ESPECIAL: FANGIO, 100 AÑOS

BUENOS AIRES — El arranque en Europa fue con victoria. Juan Manuel Fangio y el equipo argentino pisaron fuerte en el circuito Ospedaletti de San Remo. El Chueco ganó el 3 de abril de 1949 y Benedicto Campos concluyó cuarto.

Luego del debut, el grupo volvió a Galliate, en Italia, donde había establecido su base. De ahí, la delegación partió a Pau. Esa prueba estaba prevista a 110 vueltas, casi 305 kilómetros de recorrido. Fangio tomó la punta en el inicio.

Cuando faltaban pocas vueltas para el final, el Chueco notó que iba quedándose sin aceite. Entonces paró a reponer el lubricante pero sin detener el motor, hasta que un comisario se acercó y lo obligó a que apagara la Maserati.

Cuando la reposición estuvo lista, y ante la falta de un motor para poner en marcha el coche, fue necesario darle manija para que arrancara.

Mientras Fangio esperaba el encendido para volver a la carrera, los mecánicos parecían no tener suficiente fuerza para darle manija a la Maserati. El Chueco saltó desde el habitáculo, empujó al asistente que sostenía la manija y se hizo cargo personalmente del trabajo.

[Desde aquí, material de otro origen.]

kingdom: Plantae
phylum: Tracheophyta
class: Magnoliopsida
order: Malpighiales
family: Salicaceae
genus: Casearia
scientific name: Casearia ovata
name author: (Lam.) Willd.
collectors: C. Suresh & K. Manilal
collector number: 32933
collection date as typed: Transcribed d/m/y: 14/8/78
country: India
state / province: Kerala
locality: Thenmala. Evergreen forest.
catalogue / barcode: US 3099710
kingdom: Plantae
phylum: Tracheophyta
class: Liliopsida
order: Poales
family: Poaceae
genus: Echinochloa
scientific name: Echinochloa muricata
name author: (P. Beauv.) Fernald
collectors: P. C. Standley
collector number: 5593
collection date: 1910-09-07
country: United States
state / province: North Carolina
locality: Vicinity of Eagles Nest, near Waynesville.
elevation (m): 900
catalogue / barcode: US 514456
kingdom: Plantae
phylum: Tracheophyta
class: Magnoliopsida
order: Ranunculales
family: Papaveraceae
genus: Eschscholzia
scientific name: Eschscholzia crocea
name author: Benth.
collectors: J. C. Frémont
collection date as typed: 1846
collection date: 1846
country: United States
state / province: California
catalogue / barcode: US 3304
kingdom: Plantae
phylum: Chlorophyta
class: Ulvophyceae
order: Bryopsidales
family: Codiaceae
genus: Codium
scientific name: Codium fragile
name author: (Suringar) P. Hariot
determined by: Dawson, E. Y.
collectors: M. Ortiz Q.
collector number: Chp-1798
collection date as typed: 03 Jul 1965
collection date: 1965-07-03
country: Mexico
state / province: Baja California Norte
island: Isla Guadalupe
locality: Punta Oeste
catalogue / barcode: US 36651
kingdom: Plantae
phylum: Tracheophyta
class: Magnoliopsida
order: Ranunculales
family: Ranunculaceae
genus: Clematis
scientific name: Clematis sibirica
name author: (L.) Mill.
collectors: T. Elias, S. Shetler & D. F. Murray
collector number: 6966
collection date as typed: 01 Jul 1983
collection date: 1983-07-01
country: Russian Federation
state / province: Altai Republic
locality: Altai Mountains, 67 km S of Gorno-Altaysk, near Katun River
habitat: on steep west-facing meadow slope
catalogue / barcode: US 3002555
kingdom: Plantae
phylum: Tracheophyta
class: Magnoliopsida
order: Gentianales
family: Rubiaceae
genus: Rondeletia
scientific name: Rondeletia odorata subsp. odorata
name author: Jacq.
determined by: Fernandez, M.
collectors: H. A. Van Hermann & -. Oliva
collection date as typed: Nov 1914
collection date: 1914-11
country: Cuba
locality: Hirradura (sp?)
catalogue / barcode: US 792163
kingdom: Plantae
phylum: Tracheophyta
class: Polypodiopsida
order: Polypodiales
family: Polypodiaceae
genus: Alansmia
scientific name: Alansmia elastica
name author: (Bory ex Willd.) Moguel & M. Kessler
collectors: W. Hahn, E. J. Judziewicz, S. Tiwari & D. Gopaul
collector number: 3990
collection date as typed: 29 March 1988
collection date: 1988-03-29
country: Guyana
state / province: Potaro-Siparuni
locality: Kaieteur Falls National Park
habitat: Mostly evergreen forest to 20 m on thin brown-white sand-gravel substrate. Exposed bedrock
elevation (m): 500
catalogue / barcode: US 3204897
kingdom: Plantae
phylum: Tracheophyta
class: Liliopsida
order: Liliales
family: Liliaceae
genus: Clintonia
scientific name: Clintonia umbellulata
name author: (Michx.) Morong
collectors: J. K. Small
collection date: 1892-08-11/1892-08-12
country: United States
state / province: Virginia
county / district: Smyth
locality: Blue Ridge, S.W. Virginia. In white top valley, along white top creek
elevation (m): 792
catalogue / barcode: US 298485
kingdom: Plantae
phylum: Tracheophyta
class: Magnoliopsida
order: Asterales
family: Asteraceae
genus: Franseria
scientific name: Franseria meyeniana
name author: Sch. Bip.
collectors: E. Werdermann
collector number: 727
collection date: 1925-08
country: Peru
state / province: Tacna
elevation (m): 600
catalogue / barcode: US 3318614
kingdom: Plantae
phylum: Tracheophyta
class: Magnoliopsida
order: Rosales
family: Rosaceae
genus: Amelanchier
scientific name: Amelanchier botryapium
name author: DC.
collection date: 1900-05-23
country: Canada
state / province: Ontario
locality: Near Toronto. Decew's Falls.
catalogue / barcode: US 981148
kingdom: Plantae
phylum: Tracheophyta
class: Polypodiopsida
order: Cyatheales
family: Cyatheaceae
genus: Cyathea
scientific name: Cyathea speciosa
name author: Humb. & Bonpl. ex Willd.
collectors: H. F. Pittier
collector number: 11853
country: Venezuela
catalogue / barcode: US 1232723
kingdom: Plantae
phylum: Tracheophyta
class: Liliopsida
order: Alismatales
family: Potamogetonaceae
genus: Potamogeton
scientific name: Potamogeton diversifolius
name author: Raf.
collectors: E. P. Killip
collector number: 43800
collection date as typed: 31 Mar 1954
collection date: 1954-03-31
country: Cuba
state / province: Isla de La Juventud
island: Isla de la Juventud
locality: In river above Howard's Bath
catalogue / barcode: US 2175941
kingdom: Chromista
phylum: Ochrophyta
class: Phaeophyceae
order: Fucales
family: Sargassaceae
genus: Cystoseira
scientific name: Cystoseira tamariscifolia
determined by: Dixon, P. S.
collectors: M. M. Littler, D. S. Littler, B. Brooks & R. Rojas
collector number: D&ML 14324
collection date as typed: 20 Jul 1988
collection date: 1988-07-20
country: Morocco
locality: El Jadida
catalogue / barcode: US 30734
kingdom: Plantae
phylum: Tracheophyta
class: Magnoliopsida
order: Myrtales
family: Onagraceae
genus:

El piloto giró la manivela con todas sus fuerzas hasta que el motor arrancó, justo cuando estaba pasándolo Emmanuel De Graffenried. Fangio lo persiguió y lo superó. Ganó aquella carrera. En la ceremonia de premiación, en lugar del Himno Nacional Argentino sonó una marcha brasileña.

Antes de la primera carrera, Fangio y el equipo se habían puesto en contacto con un vendedor de lubricantes, dueño de una pequeña destilería en Milán. La marca era Lubra. Los argentinos pretendían un precio especial para conseguir el aceite de ricino que soportaba altas temperaturas mejor que el lubricante común.

La respuesta del empresario Francesco Corvella derivó en un acuerdo de patrocinio. Ofreció lubricante gratis y 150.000 liras por triunfo a cambio de que los argentinos usaran una gorrita y mamelucos con la marca Lubra. Si se tiene en cuenta que el grupo había pagado 100.000 liras por el camión Dodge-Guerrero con el que se trasladaba a las carreras, la cifra ofrecida por Corvella era tentadora.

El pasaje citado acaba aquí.